Querámoslo o no, las sociedades en que vivimos son del tipo productivista, centradas en la eficacia y en la optimización de recursos. El tiempo que parecieran requerir para sí las drogas es otro, uno en manifiesto conflicto con el tiempo de la producción y del progreso. Quizá con esto último acertamos a lo fundamental: las drogas parecieran abolir ese progreso sobre el que tan fundamentalmente se apoyan nuestras sociedades. Es desde este punto de vista que las drogas se han tendido a relacionar con contextos marginales, de pobreza, en el sentido que impedirían la superación de tales contextos, es decir, serían obstáculos para la movilidad social.

Pero no es sólo eso, el problema es aún más profundo y se encuentra al nivel de las relaciones, tanto de la persona consigo misma como con los otros. El consumo sistemático de drogas ocasiona en la mayoría de los casos una ruptura o una distorsión de las relaciones de una persona: por lo mismo, amenaza con afectar tanto el tejido personal, como familiar, así como, a niveles más grandes, social, institucional.
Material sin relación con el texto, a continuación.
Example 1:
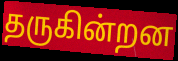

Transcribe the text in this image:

தருகின்றன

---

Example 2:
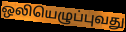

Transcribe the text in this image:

ஒலியெழுப்புவது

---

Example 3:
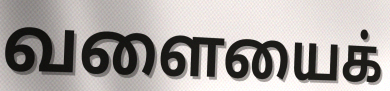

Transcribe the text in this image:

வளையைக்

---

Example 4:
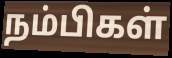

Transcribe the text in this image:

நம்பிகள்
Es por eso que la droga termina por convertirse en un problema tan grande y también una de las razones por la que los Estados implementan guerras contra la droga.

Ahora bien, hay también Estados que han decidido adoptar otras políticas en relación con la droga, y por ejemplo, en vez de seguir penalizando a los consumidores del tipo adicto (toxicómanos), han afrontado su caso en el plano de la salud de Estado. Así pues, han lanzado programas de rehabilitación estatal para este tipo terminal, por decirlo así, de consumidores. La mayoría de los Estados que han implementado este tipo de políticas han sido del orden de las socialdemocracias de Europa Occidental, que se han caracterizado por emplear los recursos estatales en sólidos sistemas de salud pública y en abordar muchas problemáticas sociales aparentemente irresolubles precisamente no desde posiciones punitivas sino del orden del restablecimiento del tejido social.
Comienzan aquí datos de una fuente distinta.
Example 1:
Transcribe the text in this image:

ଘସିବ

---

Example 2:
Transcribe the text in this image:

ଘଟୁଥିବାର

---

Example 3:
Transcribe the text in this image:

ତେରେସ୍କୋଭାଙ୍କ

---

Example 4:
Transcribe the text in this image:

Oceánica es una clínica de rehabilitación que cuenta con más 22 años de experiencia, comprometida con todos los aspectos de la rehabilitación y lucha contra la drogadicción en México. En Oceánica podrá encontrar programas de rehabilitación para diversos tipos de adicciones, como ludopatía, alcoholismo, trastornos de conducta alimentaria, codependencia y drogadicción. En cuanto a esta última, Oceánica es quizá el mejor centro de rehabilitación para drogadictos del país.
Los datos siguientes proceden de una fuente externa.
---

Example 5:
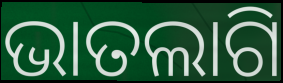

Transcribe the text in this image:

ଭାତଲାଗି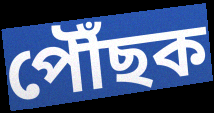
পৌঁছক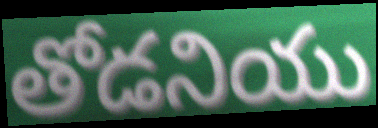
తోడనియుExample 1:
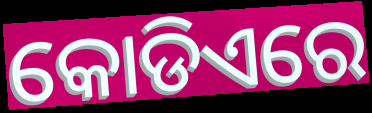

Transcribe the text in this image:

କୋଡିଏରେ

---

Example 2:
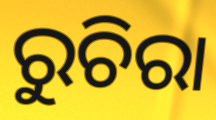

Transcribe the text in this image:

ରୁଚିରା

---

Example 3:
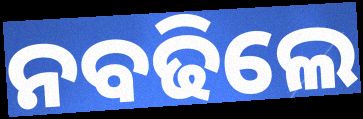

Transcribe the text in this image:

ନବଢିଲେ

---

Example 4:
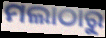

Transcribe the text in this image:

ମଲାଠାରୁ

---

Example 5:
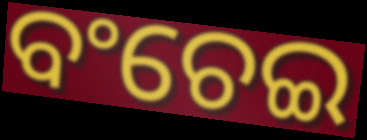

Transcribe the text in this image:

ବଂଚେଇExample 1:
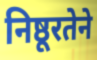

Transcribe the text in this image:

निष्ठूरतेने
Decimos lo anterior por cuanto su enfoque de tratamiento lo distingue del centro de rehabilitación para drogadictos de otras firmas; este enfoque está centrado en la restauración de los lazos del paciente, pero también en la reelaboración de su proyecto de vida, su proyecto de persona, que la droga ha destruido.

En el centro de rehabilitación para drogadictos de Oceánica no se asume una postura de castigo o culpabilidad en el paciente, tampoco se lo hace reemplazar el fundamento de su vida de un objeto (la droga) a otro (como pasa en muchos centros para el tratamiento de la drogadicción asociados a alguna fe), al contrario, de lo que se trata es de una terapia al mismo tiempo de duelo y reparación. Con duelo nos referimos simbólicamente a cortar de raíz todo el mundo que tenía el paciente en su involucramiento con la droga, cosa básica en todos los tratamientos de rehabilitación.

La singularidad está en el tratamiento de reparación. Para esto, en el centro de rehabilitación para drogadictos de Oceánica se opta por los tratamientos de tipo residencial, en los que los pacientes reciben atención y cuidados las 24 horas por personal altamente capacitado y los mejores profesionales.